De même, deux adolescents afghans ont récemment été reconnus coupables du viol d'une jeune fille de 15 ans dans un parc de Leamington Spa, également dans le Warwickshire. En janvier, un demandeur d'asile turc a été emprisonné pour avoir violé une adolescente de 18 ans à Tamworth, dans le Staffordshire. Dans tous ces cas, les enfants et les jeunes femmes sont les principales victimes de l’incapacité de la Grande-Bretagne à protéger ses frontières.

Il est bien connu que les hommes originaires de pays qui ne respectent pas les droits des femmes – ou, comme dans le cas de l’Afghanistan, les considèrent comme de simples biens – constituent une menace croissante pour les communautés dans lesquelles ils sont envoyés. C'est aussi un instinct humain tout à fait normal de se sentir mal à l'aise lorsqu'un hôtel ou une maison locale dans votre rue est transformé en logement pour immigrants illégaux.

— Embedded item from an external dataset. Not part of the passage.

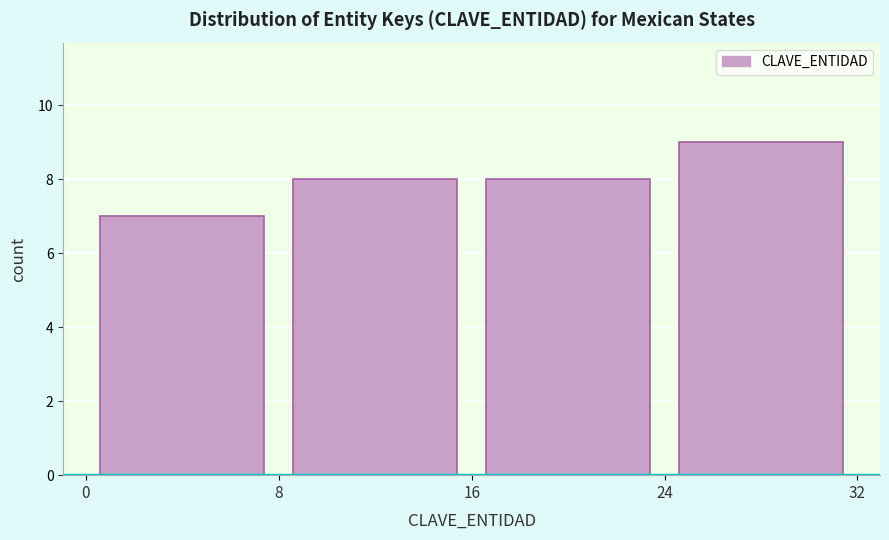

Over which range of the x-axis is the bar tallest?

24 to 32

C’est pourquoi des manifestations ont éclaté l’été dernier – pas seulement à Epping et Nuneaton, mais dans tout le Royaume-Uni. Ce n’était pas seulement que les gens se sentaient menacés : comme le montrent les faits, ils avaient pour l’essentiel raison. Il était également vrai que tout cela s’était passé au-dessus de leurs têtes. Il n’y a jamais eu d’engagement ni de vote au Parlement pour dépenser 5,5 millions de livres sterling par jour pour loger les immigrants illégaux, peut-être dans un pub ou un hôtel de votre rue. Au lieu de cela, on a demandé aux communautés de se taire. Et lorsqu’ils ont refusé de garder le silence, ils ont été accusés de racisme.

Ahmad Mulakhil passera, à juste titre, une longue période en prison pour ses crimes, mais il n'aurait jamais dû pouvoir les commettre en premier lieu. Au lieu d'être empêché ou puni pour être entré illégalement en Grande-Bretagne, il a été récompensé par un logement gratuit et une allocation du ministère de l'Intérieur. Son bien-être en tant que réfugié soi-disant vulnérable a toujours pris le pas sur la sécurité et les préoccupations des citoyens britanniques ordinaires.

Il est grand temps que le public préserve le système d’immigration pour lequel il a voté avant que d’autres innocents ne soient blessés.

Hugo Timms est un employé de augmenté.